WHAT YOU WILL DO
Word for word, restate the lines from the one holding "X008296Y017184D03*" through the end of the data below, including both endpoints and nothing more.

Plain-text engineering files
=== Begin Enclosure ===

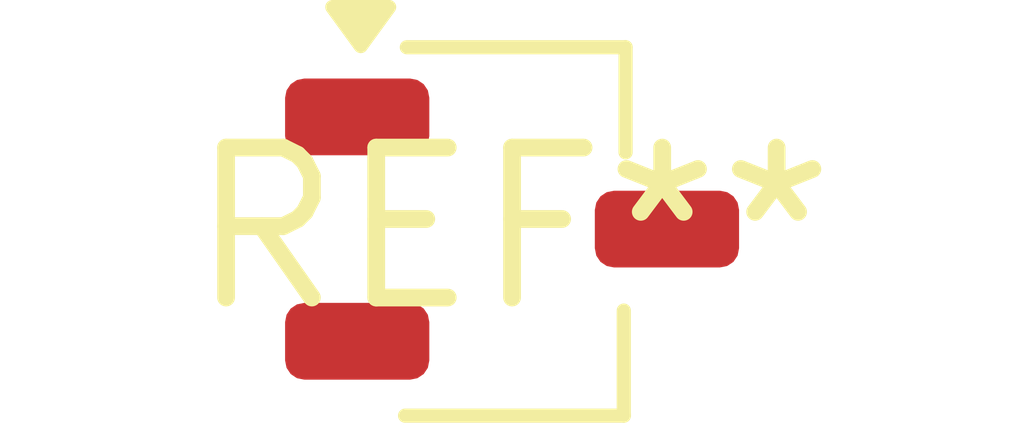
<source format=kicad_pcb>
(kicad_pcb (version 20240108) (generator pcbnew)

  (general
    (thickness 1.6)
  )

  (paper "A4")
  (layers
    (0 "F.Cu" signal)
    (31 "B.Cu" signal)
    (32 "B.Adhes" user "B.Adhesive")
    (33 "F.Adhes" user "F.Adhesive")
    (34 "B.Paste" user)
    (35 "F.Paste" user)
    (36 "B.SilkS" user "B.Silkscreen")
    (37 "F.SilkS" user "F.Silkscreen")
    (38 "B.Mask" user)
    (39 "F.Mask" user)
    (40 "Dwgs.User" user "User.Drawings")
    (41 "Cmts.User" user "User.Comments")
    (42 "Eco1.User" user "User.Eco1")
    (43 "Eco2.User" user "User.Eco2")
    (44 "Edge.Cuts" user)
    (45 "Margin" user)
    (46 "B.CrtYd" user "B.Courtyard")
    (47 "F.CrtYd" user "F.Courtyard")
    (48 "B.Fab" user)
    (49 "F.Fab" user)
    (50 "User.1" user)
    (51 "User.2" user)
    (52 "User.3" user)
    (53 "User.4" user)
    (54 "User.5" user)
    (55 "User.6" user)
    (56 "User.7" user)
    (57 "User.8" user)
    (58 "User.9" user)
  )

  (setup
    (pad_to_mask_clearance 0)
    (pcbplotparams
      (layerselection 0x00010fc_ffffffff)
      (plot_on_all_layers_selection 0x0000000_00000000)
      (disableapertmacros false)
      (usegerberextensions false)
      (usegerberattributes false)
      (usegerberadvancedattributes false)
      (creategerberjobfile false)
      (dashed_line_dash_ratio 12.000000)
      (dashed_line_gap_ratio 3.000000)
      (svgprecision 4)
      (plotframeref false)
      (viasonmask false)
      (mode 1)
      (useauxorigin false)
      (hpglpennumber 1)
      (hpglpenspeed 20)
      (hpglpendiameter 15.000000)
      (dxfpolygonmode false)
      (dxfimperialunits false)
      (dxfusepcbnewfont false)
      (psnegative false)
      (psa4output false)
      (plotreference false)
      (plotvalue false)
      (plotinvisibletext false)
      (sketchpadsonfab false)
      (subtractmaskfromsilk false)
      (outputformat 1)
      (mirror false)
      (drillshape 1)
      (scaleselection 1)
      (outputdirectory "")
    )
  )

  (net 0 "")

  (footprint "TSOT-23" (layer "F.Cu") (at 0 0))

)

</source>
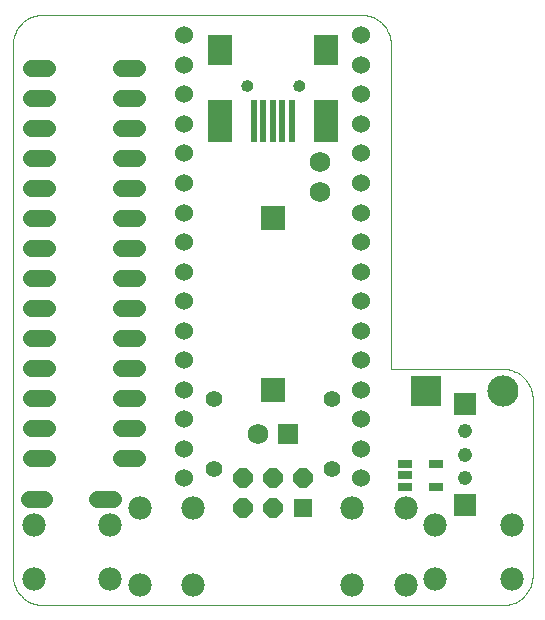
<source format=gbs>
G75*
G70*
%OFA0B0*%
%FSLAX24Y24*%
%IPPOS*%
%LPD*%
%AMOC8*
5,1,8,0,0,1.08239X$1,22.5*
%
%ADD10C,0.0000*%
%ADD11C,0.0600*%
%ADD12R,0.0800X0.0800*%
%ADD13R,0.0690X0.0690*%
%ADD14C,0.0690*%
%ADD15R,0.1040X0.1040*%
%ADD16C,0.1040*%
%ADD17R,0.0512X0.0257*%
%ADD18C,0.0560*%
%ADD19C,0.0780*%
%ADD20C,0.0555*%
%ADD21R,0.0749X0.0749*%
%ADD22C,0.0476*%
%ADD23OC8,0.0640*%
%ADD24R,0.0640X0.0640*%
%ADD25R,0.0827X0.1024*%
%ADD26R,0.0827X0.1418*%
%ADD27R,0.0237X0.1418*%
%ADD28C,0.0394*%
D10*
X001269Y001047D02*
X016592Y001047D01*
X016652Y001049D01*
X016713Y001054D01*
X016772Y001063D01*
X016831Y001076D01*
X016890Y001092D01*
X016947Y001112D01*
X017002Y001135D01*
X017057Y001162D01*
X017109Y001191D01*
X017160Y001224D01*
X017209Y001260D01*
X017255Y001298D01*
X017299Y001340D01*
X017341Y001384D01*
X017379Y001430D01*
X017415Y001479D01*
X017448Y001530D01*
X017477Y001582D01*
X017504Y001637D01*
X017527Y001692D01*
X017547Y001749D01*
X017563Y001808D01*
X017576Y001867D01*
X017585Y001926D01*
X017590Y001987D01*
X017592Y002047D01*
X017592Y007921D01*
X017590Y007981D01*
X017585Y008042D01*
X017576Y008101D01*
X017563Y008160D01*
X017547Y008219D01*
X017527Y008276D01*
X017504Y008331D01*
X017477Y008386D01*
X017448Y008438D01*
X017415Y008489D01*
X017379Y008538D01*
X017341Y008584D01*
X017299Y008628D01*
X017255Y008670D01*
X017209Y008708D01*
X017160Y008744D01*
X017109Y008777D01*
X017057Y008806D01*
X017002Y008833D01*
X016947Y008856D01*
X016890Y008876D01*
X016831Y008892D01*
X016772Y008905D01*
X016713Y008914D01*
X016652Y008919D01*
X016592Y008921D01*
X012867Y008921D01*
X012867Y019732D01*
X012865Y019792D01*
X012860Y019853D01*
X012851Y019912D01*
X012838Y019971D01*
X012822Y020030D01*
X012802Y020087D01*
X012779Y020142D01*
X012752Y020197D01*
X012723Y020249D01*
X012690Y020300D01*
X012654Y020349D01*
X012616Y020395D01*
X012574Y020439D01*
X012530Y020481D01*
X012484Y020519D01*
X012435Y020555D01*
X012384Y020588D01*
X012332Y020617D01*
X012277Y020644D01*
X012222Y020667D01*
X012165Y020687D01*
X012106Y020703D01*
X012047Y020716D01*
X011988Y020725D01*
X011927Y020730D01*
X011867Y020732D01*
X001269Y020732D01*
X001209Y020730D01*
X001148Y020725D01*
X001089Y020716D01*
X001030Y020703D01*
X000971Y020687D01*
X000914Y020667D01*
X000859Y020644D01*
X000804Y020617D01*
X000752Y020588D01*
X000701Y020555D01*
X000652Y020519D01*
X000606Y020481D01*
X000562Y020439D01*
X000520Y020395D01*
X000482Y020349D01*
X000446Y020300D01*
X000413Y020249D01*
X000384Y020197D01*
X000357Y020142D01*
X000334Y020087D01*
X000314Y020030D01*
X000298Y019971D01*
X000285Y019912D01*
X000276Y019853D01*
X000271Y019792D01*
X000269Y019732D01*
X000269Y002047D01*
X000271Y001987D01*
X000276Y001926D01*
X000285Y001867D01*
X000298Y001808D01*
X000314Y001749D01*
X000334Y001692D01*
X000357Y001637D01*
X000384Y001582D01*
X000413Y001530D01*
X000446Y001479D01*
X000482Y001430D01*
X000520Y001384D01*
X000562Y001340D01*
X000606Y001298D01*
X000652Y001260D01*
X000701Y001224D01*
X000752Y001191D01*
X000804Y001162D01*
X000859Y001135D01*
X000914Y001112D01*
X000971Y001092D01*
X001030Y001076D01*
X001089Y001063D01*
X001148Y001054D01*
X001209Y001049D01*
X001269Y001047D01*
X007887Y018370D02*
X007889Y018396D01*
X007895Y018422D01*
X007905Y018447D01*
X007918Y018470D01*
X007934Y018490D01*
X007954Y018508D01*
X007976Y018523D01*
X007999Y018535D01*
X008025Y018543D01*
X008051Y018547D01*
X008077Y018547D01*
X008103Y018543D01*
X008129Y018535D01*
X008153Y018523D01*
X008174Y018508D01*
X008194Y018490D01*
X008210Y018470D01*
X008223Y018447D01*
X008233Y018422D01*
X008239Y018396D01*
X008241Y018370D01*
X008239Y018344D01*
X008233Y018318D01*
X008223Y018293D01*
X008210Y018270D01*
X008194Y018250D01*
X008174Y018232D01*
X008152Y018217D01*
X008129Y018205D01*
X008103Y018197D01*
X008077Y018193D01*
X008051Y018193D01*
X008025Y018197D01*
X007999Y018205D01*
X007975Y018217D01*
X007954Y018232D01*
X007934Y018250D01*
X007918Y018270D01*
X007905Y018293D01*
X007895Y018318D01*
X007889Y018344D01*
X007887Y018370D01*
X009619Y018370D02*
X009621Y018396D01*
X009627Y018422D01*
X009637Y018447D01*
X009650Y018470D01*
X009666Y018490D01*
X009686Y018508D01*
X009708Y018523D01*
X009731Y018535D01*
X009757Y018543D01*
X009783Y018547D01*
X009809Y018547D01*
X009835Y018543D01*
X009861Y018535D01*
X009885Y018523D01*
X009906Y018508D01*
X009926Y018490D01*
X009942Y018470D01*
X009955Y018447D01*
X009965Y018422D01*
X009971Y018396D01*
X009973Y018370D01*
X009971Y018344D01*
X009965Y018318D01*
X009955Y018293D01*
X009942Y018270D01*
X009926Y018250D01*
X009906Y018232D01*
X009884Y018217D01*
X009861Y018205D01*
X009835Y018197D01*
X009809Y018193D01*
X009783Y018193D01*
X009757Y018197D01*
X009731Y018205D01*
X009707Y018217D01*
X009686Y018232D01*
X009666Y018250D01*
X009650Y018270D01*
X009637Y018293D01*
X009627Y018318D01*
X009621Y018344D01*
X009619Y018370D01*
D11*
X011883Y018074D03*
X011883Y017090D03*
X011883Y016106D03*
X011883Y015121D03*
X011883Y014137D03*
X011883Y013153D03*
X011883Y012169D03*
X011883Y011184D03*
X011883Y010200D03*
X011883Y009216D03*
X011883Y008232D03*
X011883Y007247D03*
X011883Y006263D03*
X011883Y005279D03*
X005977Y005279D03*
X005977Y006263D03*
X005977Y007247D03*
X005977Y008232D03*
X005977Y009216D03*
X005977Y010200D03*
X005977Y011184D03*
X005977Y012169D03*
X005977Y013153D03*
X005977Y014137D03*
X005977Y015121D03*
X005977Y016106D03*
X005977Y017090D03*
X005977Y018074D03*
X005977Y019058D03*
X005977Y020043D03*
X011883Y020043D03*
X011883Y019058D03*
D12*
X008930Y013961D03*
X008930Y008211D03*
D13*
X009430Y006755D03*
D14*
X008430Y006755D03*
X010505Y014826D03*
X010505Y015826D03*
D15*
X014048Y008177D03*
D16*
X016607Y008177D03*
D17*
X014363Y005751D03*
X014363Y005003D03*
X013340Y005003D03*
X013340Y005377D03*
X013340Y005751D03*
D18*
X004391Y005964D02*
X003871Y005964D01*
X003871Y006964D02*
X004391Y006964D01*
X004391Y007964D02*
X003871Y007964D01*
X003871Y008964D02*
X004391Y008964D01*
X004391Y009964D02*
X003871Y009964D01*
X003871Y010964D02*
X004391Y010964D01*
X004391Y011964D02*
X003871Y011964D01*
X003871Y012964D02*
X004391Y012964D01*
X004391Y013964D02*
X003871Y013964D01*
X003871Y014964D02*
X004391Y014964D01*
X004391Y015964D02*
X003871Y015964D01*
X003871Y016964D02*
X004391Y016964D01*
X004391Y017964D02*
X003871Y017964D01*
X003871Y018964D02*
X004391Y018964D01*
X001391Y018964D02*
X000871Y018964D01*
X000871Y017964D02*
X001391Y017964D01*
X001391Y016964D02*
X000871Y016964D01*
X000871Y015964D02*
X001391Y015964D01*
X001391Y014964D02*
X000871Y014964D01*
X000871Y013964D02*
X001391Y013964D01*
X001391Y012964D02*
X000871Y012964D01*
X000871Y011964D02*
X001391Y011964D01*
X001391Y010964D02*
X000871Y010964D01*
X000871Y009964D02*
X001391Y009964D01*
X001391Y008964D02*
X000871Y008964D01*
X000871Y007964D02*
X001391Y007964D01*
X001391Y006964D02*
X000871Y006964D01*
X000871Y005964D02*
X001391Y005964D01*
X001316Y004590D02*
X000796Y004590D01*
X003084Y004590D02*
X003604Y004590D01*
D19*
X003517Y003708D03*
X004497Y004295D03*
X006277Y004295D03*
X006277Y001735D03*
X004497Y001735D03*
X003517Y001928D03*
X000957Y001928D03*
X000957Y003708D03*
X011584Y004295D03*
X013364Y004295D03*
X014343Y003708D03*
X014343Y001928D03*
X013364Y001735D03*
X011584Y001735D03*
X016903Y001928D03*
X016903Y003708D03*
D20*
X010899Y005574D03*
X010899Y007936D03*
X006962Y007936D03*
X006962Y005574D03*
D21*
X015328Y004393D03*
X015328Y007740D03*
D22*
X015328Y006854D03*
X015328Y006066D03*
X015328Y005279D03*
D23*
X009930Y005287D03*
X008930Y005287D03*
X008930Y004287D03*
X007930Y004287D03*
X007930Y005287D03*
D24*
X009930Y004287D03*
D25*
X010702Y019551D03*
X007159Y019551D03*
D26*
X007159Y017188D03*
X010702Y017188D03*
D27*
X009560Y017188D03*
X009245Y017188D03*
X008930Y017188D03*
X008615Y017188D03*
X008296Y017184D03*
D28*
X008064Y018370D03*
X009796Y018370D03*
M02*

</source>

=== End Enclosure ===

SOLUTION
X008296Y017184D03*
D28*
X008064Y018370D03*
X009796Y018370D03*
M02*

</source>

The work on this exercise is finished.